A federal judge in New York has ruled that the Trump administration cannot end the Obama-era program designed to protect from deportation young immigrants brought to the United States illegally as children.

The ruling by U.S. District Judge Nicholas Garaufis in Brooklyn is the second court ruling blocking the administration's September order rescinding the program known as Deferred Action for Childhood Arrivals. That program granted the right to work and stay in the U.S. without fear of deportation to about 700,000 young immigrants. The judge's decision follows a similar ruling by a federal court in San Francisco last month.

As NPR's Joel Rose reports, "Garaufis said the administration can rescind DACA. But the judge said the reasoning behind its decision was flawed. The Justice Department argues that DACA was an illegal overreach by the Obama White House, and was likely to be overturned in court."

Garaufis, however, said the government was "erroneous" in its conclusion that DACA was unconstitutional and that it violated the Administrative Procedures and Immigration and Nationality acts. He said President Trump's termination of DACA was "arbitrary and capricious."

Under the judge's order, the government is required to continue processing DACA renewal requests for people who already are enrolled in the program and those whose enrollment lapsed before Sept. 5, 2017. The ruling has no impact on young immigrants who never enrolled in DACA or those who had been rejected.

"Today's court ruling out of the district court in Brooklyn shows that courts from coast to coast have sent a single clear message to President Trump: The way that he terminated DACA was not just immoral, it was unlawful," said Karen Tumlin, legal director at the National Immigration Law Center.

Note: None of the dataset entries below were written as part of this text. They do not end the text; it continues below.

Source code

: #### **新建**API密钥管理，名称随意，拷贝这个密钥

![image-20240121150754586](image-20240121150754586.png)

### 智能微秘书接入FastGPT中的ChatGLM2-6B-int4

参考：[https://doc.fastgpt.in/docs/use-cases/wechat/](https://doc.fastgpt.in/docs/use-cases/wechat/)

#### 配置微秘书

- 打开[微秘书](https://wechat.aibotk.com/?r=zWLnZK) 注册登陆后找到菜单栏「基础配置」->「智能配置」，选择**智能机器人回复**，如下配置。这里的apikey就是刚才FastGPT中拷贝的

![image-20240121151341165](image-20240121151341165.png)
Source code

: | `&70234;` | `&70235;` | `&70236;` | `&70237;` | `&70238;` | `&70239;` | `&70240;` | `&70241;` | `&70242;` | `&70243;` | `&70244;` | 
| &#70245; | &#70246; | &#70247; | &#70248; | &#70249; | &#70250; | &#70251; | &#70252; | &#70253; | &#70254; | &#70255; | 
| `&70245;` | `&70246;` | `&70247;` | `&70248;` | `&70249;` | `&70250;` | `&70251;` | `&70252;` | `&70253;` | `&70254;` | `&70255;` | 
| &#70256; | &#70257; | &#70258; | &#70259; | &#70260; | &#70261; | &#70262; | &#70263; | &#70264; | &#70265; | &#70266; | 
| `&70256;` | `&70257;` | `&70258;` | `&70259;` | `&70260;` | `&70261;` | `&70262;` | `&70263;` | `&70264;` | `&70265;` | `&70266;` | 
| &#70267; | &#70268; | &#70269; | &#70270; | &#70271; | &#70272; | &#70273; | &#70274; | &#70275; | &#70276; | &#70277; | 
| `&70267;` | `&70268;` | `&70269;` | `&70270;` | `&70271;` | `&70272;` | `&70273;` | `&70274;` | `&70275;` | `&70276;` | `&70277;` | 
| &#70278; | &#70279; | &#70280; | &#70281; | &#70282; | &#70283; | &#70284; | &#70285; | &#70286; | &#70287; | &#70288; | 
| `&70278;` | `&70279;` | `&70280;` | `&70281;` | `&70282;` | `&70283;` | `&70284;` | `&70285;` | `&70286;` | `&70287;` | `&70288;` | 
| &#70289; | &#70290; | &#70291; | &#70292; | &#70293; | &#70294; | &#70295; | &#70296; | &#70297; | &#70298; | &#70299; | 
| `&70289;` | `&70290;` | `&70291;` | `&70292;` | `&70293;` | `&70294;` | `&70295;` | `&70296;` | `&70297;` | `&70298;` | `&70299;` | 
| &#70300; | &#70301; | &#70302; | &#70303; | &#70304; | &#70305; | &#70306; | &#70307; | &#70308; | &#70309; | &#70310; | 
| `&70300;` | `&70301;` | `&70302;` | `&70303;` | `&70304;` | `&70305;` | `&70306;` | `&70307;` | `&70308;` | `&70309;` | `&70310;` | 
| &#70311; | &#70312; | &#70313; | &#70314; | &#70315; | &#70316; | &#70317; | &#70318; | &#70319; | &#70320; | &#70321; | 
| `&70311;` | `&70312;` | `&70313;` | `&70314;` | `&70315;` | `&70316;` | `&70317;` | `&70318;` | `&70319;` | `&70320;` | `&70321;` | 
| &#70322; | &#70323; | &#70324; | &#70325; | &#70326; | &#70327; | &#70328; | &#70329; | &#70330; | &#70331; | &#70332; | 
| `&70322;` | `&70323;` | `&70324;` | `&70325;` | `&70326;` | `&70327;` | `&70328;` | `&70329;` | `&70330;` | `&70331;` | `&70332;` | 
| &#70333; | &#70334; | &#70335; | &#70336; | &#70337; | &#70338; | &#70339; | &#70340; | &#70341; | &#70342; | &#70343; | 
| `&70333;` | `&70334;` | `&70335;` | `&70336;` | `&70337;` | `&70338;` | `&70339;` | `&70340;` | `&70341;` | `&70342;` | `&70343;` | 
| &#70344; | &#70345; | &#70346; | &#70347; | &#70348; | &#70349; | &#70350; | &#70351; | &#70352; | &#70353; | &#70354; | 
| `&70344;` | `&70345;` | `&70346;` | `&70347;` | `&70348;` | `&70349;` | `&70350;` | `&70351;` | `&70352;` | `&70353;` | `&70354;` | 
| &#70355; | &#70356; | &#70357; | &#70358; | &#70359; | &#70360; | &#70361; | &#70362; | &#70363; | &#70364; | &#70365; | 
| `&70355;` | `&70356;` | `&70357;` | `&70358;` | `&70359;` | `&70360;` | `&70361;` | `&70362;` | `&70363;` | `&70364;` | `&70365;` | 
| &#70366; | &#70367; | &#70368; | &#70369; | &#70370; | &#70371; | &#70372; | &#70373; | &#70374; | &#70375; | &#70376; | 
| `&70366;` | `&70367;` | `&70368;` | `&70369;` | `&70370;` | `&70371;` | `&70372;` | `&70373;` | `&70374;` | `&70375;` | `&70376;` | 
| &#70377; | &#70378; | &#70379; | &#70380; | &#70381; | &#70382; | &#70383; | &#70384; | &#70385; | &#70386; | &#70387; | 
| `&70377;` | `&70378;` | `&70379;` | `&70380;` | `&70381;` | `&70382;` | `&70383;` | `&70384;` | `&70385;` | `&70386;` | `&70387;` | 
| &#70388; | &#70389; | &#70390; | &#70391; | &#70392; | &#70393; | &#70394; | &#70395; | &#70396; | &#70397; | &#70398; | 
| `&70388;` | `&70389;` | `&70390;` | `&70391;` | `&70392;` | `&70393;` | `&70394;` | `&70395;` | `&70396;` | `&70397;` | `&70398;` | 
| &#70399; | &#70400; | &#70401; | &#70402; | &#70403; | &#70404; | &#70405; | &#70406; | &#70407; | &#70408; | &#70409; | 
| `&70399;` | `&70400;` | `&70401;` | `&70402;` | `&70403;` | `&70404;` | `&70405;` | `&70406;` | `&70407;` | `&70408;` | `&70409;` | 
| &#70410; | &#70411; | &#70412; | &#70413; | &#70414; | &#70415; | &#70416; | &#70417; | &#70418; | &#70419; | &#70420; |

A spokesman for the Justice Department, Devin O'Malley, said the administration will hold to its argument that DACA as implemented by the Obama administration was an "unlawful circumvention of Congress." He said that the courts will vindicate the administration's position that it acted properly in ending the program.

Tuesday's ruling comes as the fate of the DACA recipients is being debated in the Senate. If Congress doesn't come up with an agreement to preserve the program, the administration has said, it doesn't expect to extend the March 5 deadline for DACA protections to expire.